Put every line of the records below into a numbered list, leaving out any blank lines.

== THE RECORDS ==

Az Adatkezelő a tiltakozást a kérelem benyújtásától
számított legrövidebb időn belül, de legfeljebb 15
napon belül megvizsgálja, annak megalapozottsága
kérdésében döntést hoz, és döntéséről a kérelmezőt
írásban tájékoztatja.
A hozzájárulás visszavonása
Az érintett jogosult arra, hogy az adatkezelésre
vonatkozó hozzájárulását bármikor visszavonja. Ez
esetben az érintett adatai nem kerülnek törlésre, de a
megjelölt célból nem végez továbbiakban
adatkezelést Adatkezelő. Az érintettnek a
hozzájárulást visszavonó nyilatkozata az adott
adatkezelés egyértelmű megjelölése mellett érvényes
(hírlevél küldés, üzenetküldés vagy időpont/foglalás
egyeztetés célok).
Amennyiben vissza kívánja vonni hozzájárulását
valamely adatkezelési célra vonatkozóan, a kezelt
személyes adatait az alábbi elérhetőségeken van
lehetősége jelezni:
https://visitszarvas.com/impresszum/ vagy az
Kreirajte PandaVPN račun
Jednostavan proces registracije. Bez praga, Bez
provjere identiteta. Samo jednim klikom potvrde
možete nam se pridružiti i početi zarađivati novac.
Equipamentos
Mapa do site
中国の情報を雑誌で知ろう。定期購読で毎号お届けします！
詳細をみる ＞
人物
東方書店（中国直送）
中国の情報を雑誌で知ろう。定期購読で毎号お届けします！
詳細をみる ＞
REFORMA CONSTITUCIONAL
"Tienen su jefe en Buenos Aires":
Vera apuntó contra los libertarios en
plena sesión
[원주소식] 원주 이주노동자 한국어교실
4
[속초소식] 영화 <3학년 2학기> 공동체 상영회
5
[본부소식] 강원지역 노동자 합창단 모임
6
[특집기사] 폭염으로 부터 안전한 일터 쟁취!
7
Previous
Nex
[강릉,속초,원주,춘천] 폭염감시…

===

> **OUTPUT FOR THIS EXERCISE**
1. Az Adatkezelő a tiltakozást a kérelem benyújtásától
2. számított legrövidebb időn belül, de legfeljebb 15
3. napon belül megvizsgálja, annak megalapozottsága
4. kérdésében döntést hoz, és döntéséről a kérelmezőt
5. írásban tájékoztatja.
6. A hozzájárulás visszavonása
7. Az érintett jogosult arra, hogy az adatkezelésre
8. vonatkozó hozzájárulását bármikor visszavonja. Ez
9. esetben az érintett adatai nem kerülnek törlésre, de a
10. megjelölt célból nem végez továbbiakban
11. adatkezelést Adatkezelő. Az érintettnek a
12. hozzájárulást visszavonó nyilatkozata az adott
13. adatkezelés egyértelmű megjelölése mellett érvényes
14. (hírlevél küldés, üzenetküldés vagy időpont/foglalás
15. egyeztetés célok).
16. Amennyiben vissza kívánja vonni hozzájárulását
17. valamely adatkezelési célra vonatkozóan, a kezelt
18. személyes adatait az alábbi elérhetőségeken van
19. lehetősége jelezni:
20. https://visitszarvas.com/impresszum/ vagy az
21. Kreirajte PandaVPN račun
22. Jednostavan proces registracije. Bez praga, Bez
23. provjere identiteta. Samo jednim klikom potvrde
24. možete nam se pridružiti i početi zarađivati novac.
25. Equipamentos
26. Mapa do site
27. 中国の情報を雑誌で知ろう。定期購読で毎号お届けします！
28. 詳細をみる ＞
29. 人物
30. 東方書店（中国直送）
31. 中国の情報を雑誌で知ろう。定期購読で毎号お届けします！
32. 詳細をみる ＞
33. REFORMA CONSTITUCIONAL
34. "Tienen su jefe en Buenos Aires":
35. Vera apuntó contra los libertarios en
36. plena sesión
37. [원주소식] 원주 이주노동자 한국어교실
38. 4
39. [속초소식] 영화 <3학년 2학기> 공동체 상영회
40. 5
41. [본부소식] 강원지역 노동자 합창단 모임
42. 6
43. [특집기사] 폭염으로 부터 안전한 일터 쟁취!
44. 7
45. Previous
46. Nex
47. [강릉,속초,원주,춘천] 폭염감시…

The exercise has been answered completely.